Unexpected results: Measuring the proton in hydrogen

Lisa Streeb Case

Sep 14, 2022

Imagine you and your friends are trying to solve a seemingly simple problem, such as 2 + 2. One friend uses a calculator, the other uses an abacus, and you use paper and pencil – all accepted methods for finding the correct answer. However, you all get a different answer, leading you to believe this wasn’t a simple problem after all. 

This is what Dylan Yost, associate professor in the Department of Physics, and his collaborators found when they tried to take a measurement of the proton inside of a hydrogen atom. 

“Hydrogen is the simplest atom; there is one proton at the center and one electron around the outside,” explained Yost. “Because it is so simple, we can get a lot of interesting physics from it.”  More specifically, the simplicity of hydrogen is a relatively easy theory project for physicists, which allows for surprising connections to be made.  For instance, by shining lasers at hydrogen and seeing when the atoms absorb the light —a quantum transition — physicists can measure the size of the proton. 

When Yost’s lab measured the proton size — by first cooling the atoms before measuring the quantum transition — they found that the proton radius measured 8.58 femtometers (or 8.58×10^-15 meters.) This measurement disagreed with measurements made through other accepted methods.  The most precise previous measurement pegged the proton radius at about 8.41 femtometers.  While this 2% difference might seem small, each measurement believes they are quite accurate so the result is puzzling. 

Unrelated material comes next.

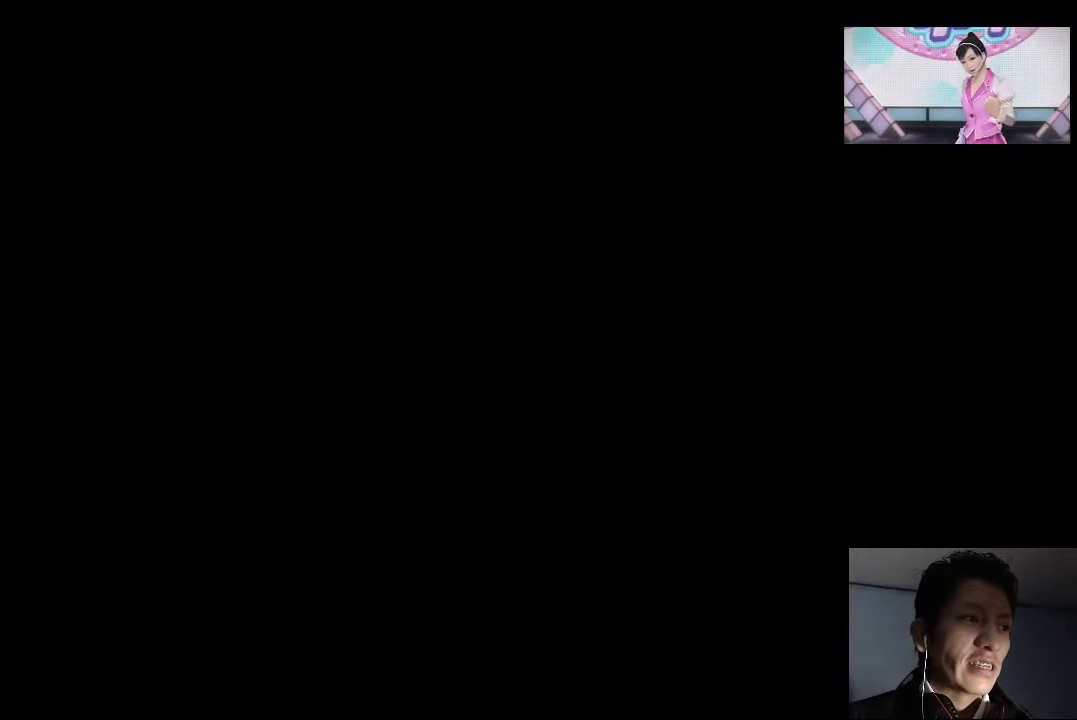
{"buttons": ["CROSS"], "left_stick": "center", "right_stick": "center", "events": [[33, "CROSS", "down"], [100, "CROSS", "up"], [200, "CROSS", "down"], [267, "CROSS", "up"], [367, "CROSS", "down"], [400, "CROSS", "up"], [500, "CROSS", "down"]]}
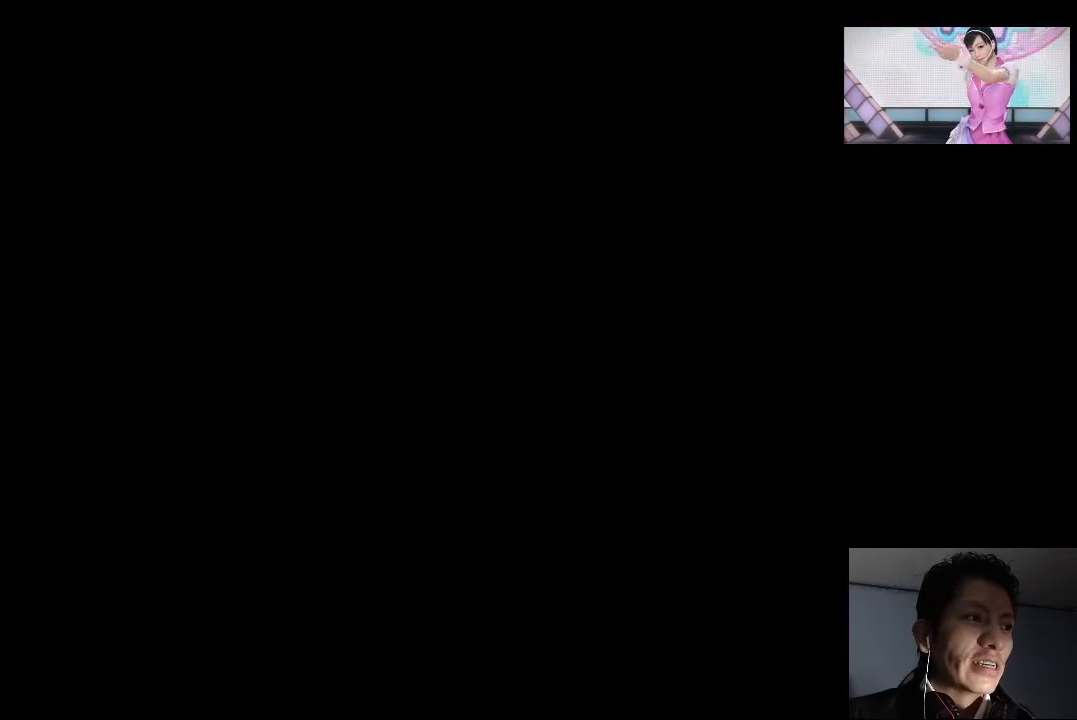
{"buttons": [], "left_stick": "center", "right_stick": "center", "events": [[67, "CROSS", "up"], [167, "CROSS", "down"], [200, "CROSS", "up"], [300, "CROSS", "down"], [367, "CROSS", "up"], [467, "CROSS", "down"], [500, "CROSS", "up"]]}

“There are several ways to study the proton’s size,” said Yost. “When we compare all these different ways, we get different answers. Any time that happens, physicists get really interested because maybe it means that there is something new going on that we don’t understand. We think we understand exactly how this electron and proton are interacting, but maybe there is something else that is creating an interaction and fooling us into thinking that the proton is larger than it actually is.” 

Why does this matter to the world of physics? The answer is, we don’t know yet. “Physics is very interconnected, so if you find a problem in one place, it might be related to galaxy rotations, or dark matter, or a host of other things,” said Yost.  Sometimes tiny discoveries can yield huge results. 

Yost is continuing his pursuit of understanding the proton’s size, and why different measurement methods seem to produce different results. To do this he wants to slow the hydrogen down even further using a method that traps the atoms inside an “optical lattice” – a laser beam with low and high intensity points. It turns out that atoms can be attracted to high intensity points so that the optical lattice produces lots of tiny atom traps. 

“If we try to measure in different labs and we get different answers, maybe that means that there is something very deep, something really fundamental that we don’t understand about how the laws of physics work,” said Yost. “What are the implications? It could be anything.”